Blumer Ofir, Reuveni Shlomi, Hirshberg Barak
School of Chemistry, Tel Aviv University, Tel Aviv 6997801, Israel.
The Center for Computational Molecular and Materials Science, Tel Aviv University, Tel Aviv 6997801, Israel.
J Chem Phys. 2024 Dec 14;161(22). doi: 10.1063/5.0243783.
We present an inference scheme of long timescale, non-exponential kinetics from molecular dynamics simulations accelerated by stochastic resetting. Standard simulations provide valuable insight into chemical processes but are limited to timescales shorter than ∼1μs. Slower processes require the use of enhanced sampling methods to expedite them and inference schemes to obtain the unbiased kinetics. However, most kinetics inference schemes assume an underlying exponential first-passage time distribution and are inappropriate for other distributions, e.g., with a power-law decay. We propose an inference scheme that is designed for such cases, based on simulations enhanced by stochastic resetting. We show that resetting promotes enhanced sampling of the first-passage time distribution at short timescales but often also provides sufficient information to estimate the long-time asymptotics, which allows the kinetics inference. We apply our method to a model system and a peptide in an explicit solvent, successfully estimating the unbiased mean first-passage time while accelerating the sampling by more than an order of magnitude.

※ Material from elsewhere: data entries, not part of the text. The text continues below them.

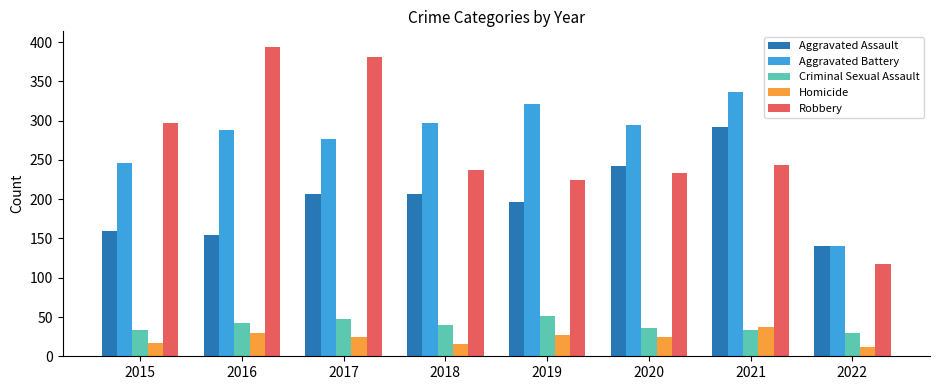

What is the difference between the Criminal Sexual Assault values at 2016 and 2017?

4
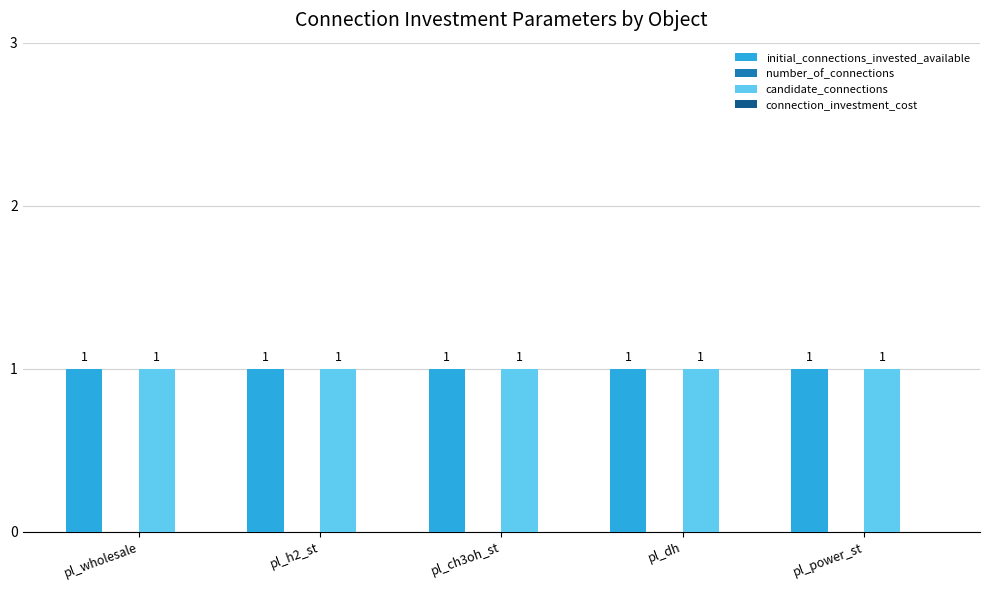

Are the bars horizontal?

No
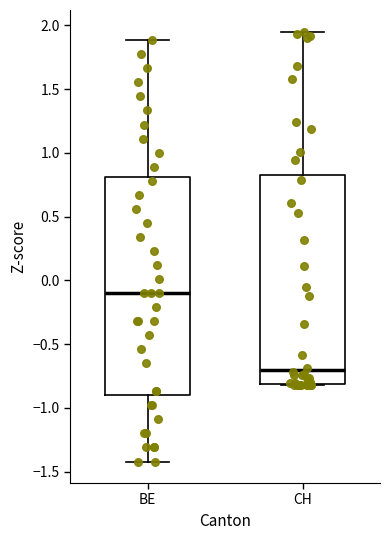

Reading left to right, transcribe this box plot: for each box, give where its median line is, the range the box spans, and where its two whiskers end, as read against the y-axis. The values are not printed on the chart, so give them approximately, as read against the axis.

BE: median -0.10, box -0.90 to 0.80, whiskers -1.40 to 1.90
CH: median -0.70, box -0.80 to 0.85, whiskers -0.80 to 1.95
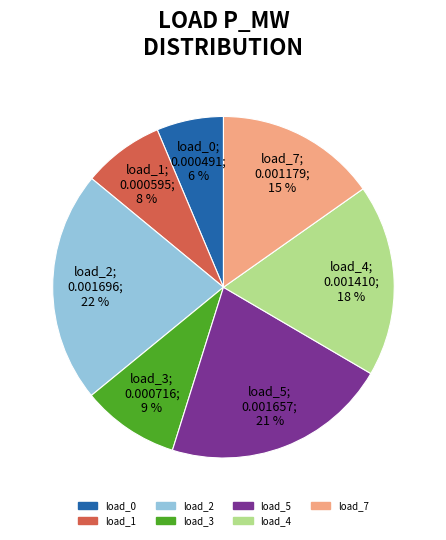

To the nearest percent, what is the average slice percentage?

14%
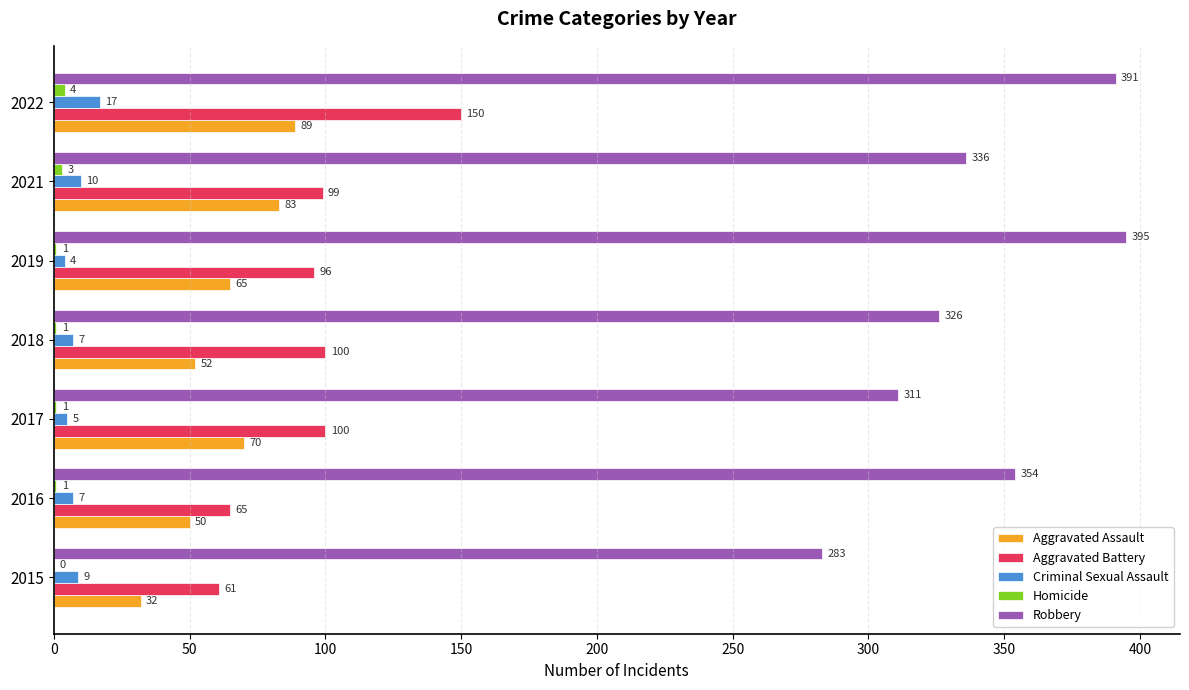

Which series has the largest total across all categories?

Robbery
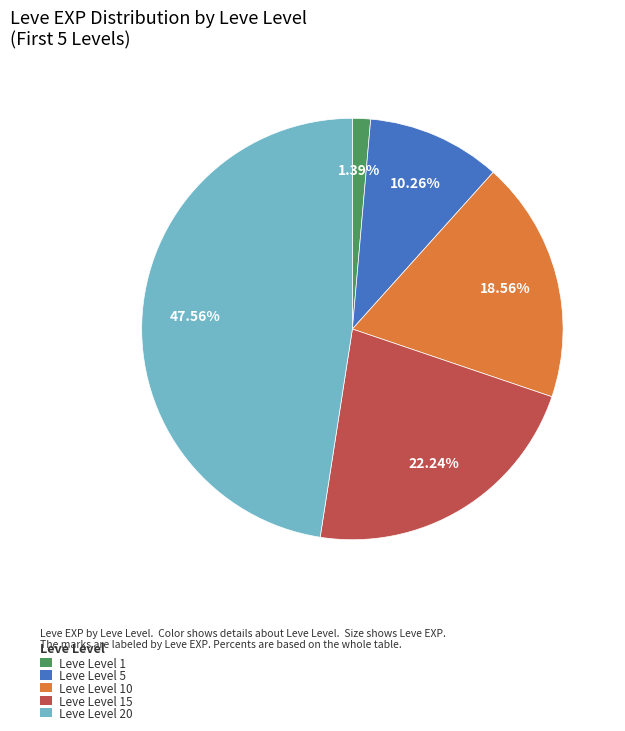

Is there a majority slice in this chart?

No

我们提出了一种基于随机重置加速分子动力学模拟的长时非指数动力学推断方案。标准模拟为化学过程提供了有价值的见解,但仅限于短于约1微秒的时间尺度。较慢的过程需要使用增强采样方法来加速,并使用推断方案来获得无偏动力学。然而,大多数动力学推断方案都假设潜在的指数首次通过时间分布,不适用于其他分布,例如具有幂律衰减的分布。我们基于随机重置增强的模拟,提出了一种针对此类情况设计的推断方案。我们表明,重置在短时间尺度上促进了首次通过时间分布的增强采样,但通常也提供了足够的信息来估计长时间渐近性,从而实现动力学推断。我们将我们的方法应用于模型系统和明确溶剂中的肽,成功地估计了无偏平均首次通过时间,同时将采样加速了一个多数量级。